[[ Dataset records open ]]

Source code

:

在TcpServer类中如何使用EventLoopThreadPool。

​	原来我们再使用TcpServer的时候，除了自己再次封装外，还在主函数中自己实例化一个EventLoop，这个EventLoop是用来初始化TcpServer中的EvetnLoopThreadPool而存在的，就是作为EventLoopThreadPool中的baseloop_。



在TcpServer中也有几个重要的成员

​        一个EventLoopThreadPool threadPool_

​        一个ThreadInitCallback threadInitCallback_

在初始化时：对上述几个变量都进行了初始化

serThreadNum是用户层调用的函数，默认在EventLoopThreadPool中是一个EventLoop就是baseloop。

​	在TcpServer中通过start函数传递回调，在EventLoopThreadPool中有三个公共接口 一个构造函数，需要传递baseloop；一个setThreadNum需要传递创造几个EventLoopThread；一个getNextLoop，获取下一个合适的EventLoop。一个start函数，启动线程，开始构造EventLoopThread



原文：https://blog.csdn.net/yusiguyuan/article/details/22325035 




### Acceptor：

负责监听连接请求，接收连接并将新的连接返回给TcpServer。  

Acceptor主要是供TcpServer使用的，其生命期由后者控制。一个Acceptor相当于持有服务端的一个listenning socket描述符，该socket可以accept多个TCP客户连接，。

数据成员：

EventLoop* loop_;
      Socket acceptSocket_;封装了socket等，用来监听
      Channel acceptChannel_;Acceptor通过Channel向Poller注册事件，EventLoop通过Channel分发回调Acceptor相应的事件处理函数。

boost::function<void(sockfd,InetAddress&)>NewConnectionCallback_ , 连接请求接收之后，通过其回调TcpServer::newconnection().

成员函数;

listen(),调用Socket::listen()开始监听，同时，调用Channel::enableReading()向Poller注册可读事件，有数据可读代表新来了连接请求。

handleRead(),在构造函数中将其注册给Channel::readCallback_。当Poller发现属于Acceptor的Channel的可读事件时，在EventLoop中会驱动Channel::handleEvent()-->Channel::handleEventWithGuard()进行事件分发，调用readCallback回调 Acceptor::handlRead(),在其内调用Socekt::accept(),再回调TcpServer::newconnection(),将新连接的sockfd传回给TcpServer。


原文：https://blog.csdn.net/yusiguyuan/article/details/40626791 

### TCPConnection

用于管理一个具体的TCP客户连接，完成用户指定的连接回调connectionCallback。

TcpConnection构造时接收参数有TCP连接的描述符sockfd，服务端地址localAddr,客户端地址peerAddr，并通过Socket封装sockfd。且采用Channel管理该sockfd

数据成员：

[[ Dataset records closed ]]
[[ Dataset records open ]]

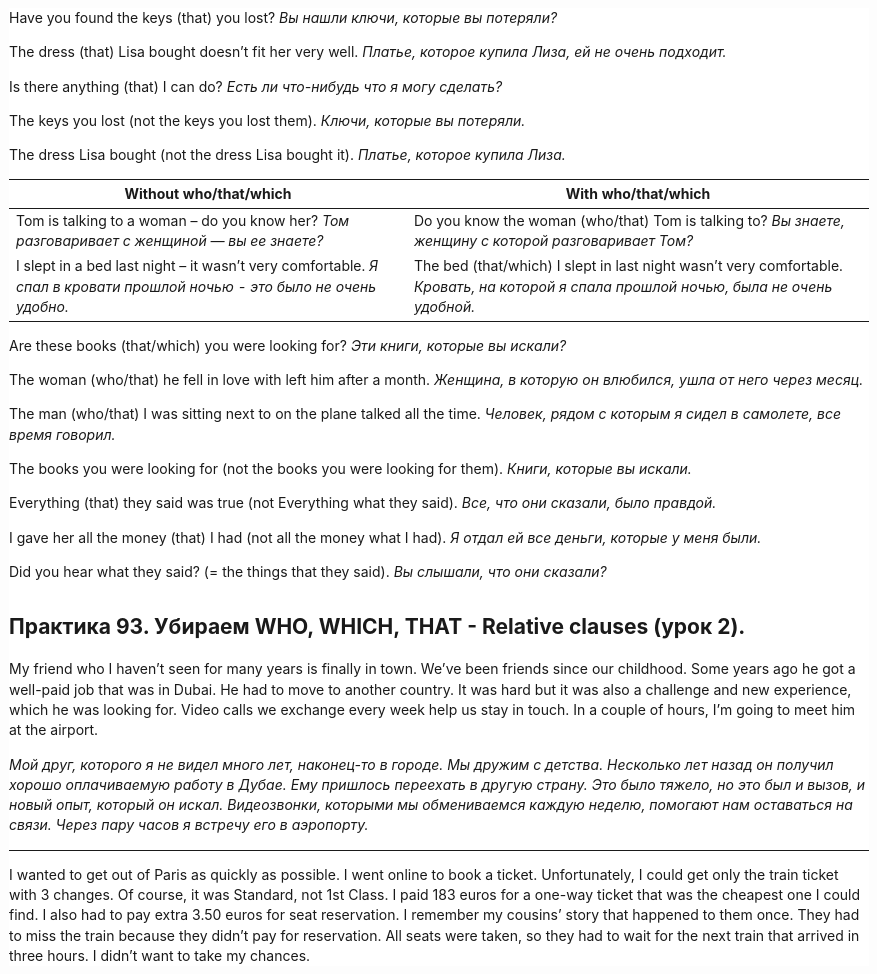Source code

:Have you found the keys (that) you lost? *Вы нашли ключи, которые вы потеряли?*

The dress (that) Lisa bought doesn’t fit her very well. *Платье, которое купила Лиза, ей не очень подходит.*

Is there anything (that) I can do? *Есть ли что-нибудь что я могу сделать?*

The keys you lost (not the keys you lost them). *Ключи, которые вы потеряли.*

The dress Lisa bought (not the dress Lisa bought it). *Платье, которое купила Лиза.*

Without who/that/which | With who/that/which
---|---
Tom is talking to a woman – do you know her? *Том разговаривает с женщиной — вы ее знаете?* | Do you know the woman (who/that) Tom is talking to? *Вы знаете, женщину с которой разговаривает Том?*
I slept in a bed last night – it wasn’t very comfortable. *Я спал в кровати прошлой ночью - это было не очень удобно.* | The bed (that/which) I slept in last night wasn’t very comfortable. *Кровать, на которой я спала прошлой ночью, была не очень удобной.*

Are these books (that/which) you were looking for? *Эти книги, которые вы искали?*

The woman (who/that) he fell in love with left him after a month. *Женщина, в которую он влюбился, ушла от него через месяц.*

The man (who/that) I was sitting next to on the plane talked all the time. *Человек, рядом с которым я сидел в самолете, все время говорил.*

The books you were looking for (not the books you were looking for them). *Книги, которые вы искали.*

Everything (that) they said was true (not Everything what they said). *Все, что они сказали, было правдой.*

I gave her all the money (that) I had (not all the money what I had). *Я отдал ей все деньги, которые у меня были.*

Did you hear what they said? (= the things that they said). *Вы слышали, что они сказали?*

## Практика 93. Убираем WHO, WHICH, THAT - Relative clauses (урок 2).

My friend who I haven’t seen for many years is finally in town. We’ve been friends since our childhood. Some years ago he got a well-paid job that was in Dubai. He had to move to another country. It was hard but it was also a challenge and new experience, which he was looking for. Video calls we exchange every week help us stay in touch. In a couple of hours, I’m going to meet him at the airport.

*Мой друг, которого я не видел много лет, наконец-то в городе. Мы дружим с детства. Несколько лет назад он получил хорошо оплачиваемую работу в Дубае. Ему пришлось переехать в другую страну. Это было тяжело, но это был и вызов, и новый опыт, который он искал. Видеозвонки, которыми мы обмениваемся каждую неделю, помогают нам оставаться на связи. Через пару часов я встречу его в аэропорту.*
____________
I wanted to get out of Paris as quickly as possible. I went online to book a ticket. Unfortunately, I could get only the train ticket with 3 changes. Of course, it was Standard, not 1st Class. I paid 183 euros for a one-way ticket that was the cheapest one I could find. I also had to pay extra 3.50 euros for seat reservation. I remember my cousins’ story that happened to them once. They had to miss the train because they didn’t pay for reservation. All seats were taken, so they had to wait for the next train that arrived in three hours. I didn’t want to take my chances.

[[ Dataset records closed ]]

Rewrite the listing lines starting at the line containing "которые вы потеряли?*" and ending at the line containing "## Практика 93.", switching "dress" to "skirt" and leaving all else unchanged.

*Response box:*
:Have you found the keys (that) you lost? *Вы нашли ключи, которые вы потеряли?*

The skirt (that) Lisa bought doesn’t fit her very well. *Платье, которое купила Лиза, ей не очень подходит.*

Is there anything (that) I can do? *Есть ли что-нибудь что я могу сделать?*

The keys you lost (not the keys you lost them). *Ключи, которые вы потеряли.*

The skirt Lisa bought (not the skirt Lisa bought it). *Платье, которое купила Лиза.*

Without who/that/which | With who/that/which
---|---
Tom is talking to a woman – do you know her? *Том разговаривает с женщиной — вы ее знаете?* | Do you know the woman (who/that) Tom is talking to? *Вы знаете, женщину с которой разговаривает Том?*
I slept in a bed last night – it wasn’t very comfortable. *Я спал в кровати прошлой ночью - это было не очень удобно.* | The bed (that/which) I slept in last night wasn’t very comfortable. *Кровать, на которой я спала прошлой ночью, была не очень удобной.*

Are these books (that/which) you were looking for? *Эти книги, которые вы искали?*

The woman (who/that) he fell in love with left him after a month. *Женщина, в которую он влюбился, ушла от него через месяц.*

The man (who/that) I was sitting next to on the plane talked all the time. *Человек, рядом с которым я сидел в самолете, все время говорил.*

The books you were looking for (not the books you were looking for them). *Книги, которые вы искали.*

Everything (that) they said was true (not Everything what they said). *Все, что они сказали, было правдой.*

I gave her all the money (that) I had (not all the money what I had). *Я отдал ей все деньги, которые у меня были.*

Did you hear what they said? (= the things that they said). *Вы слышали, что они сказали?*

## Практика 93. Убираем WHO, WHICH, THAT - Relative clauses (урок 2).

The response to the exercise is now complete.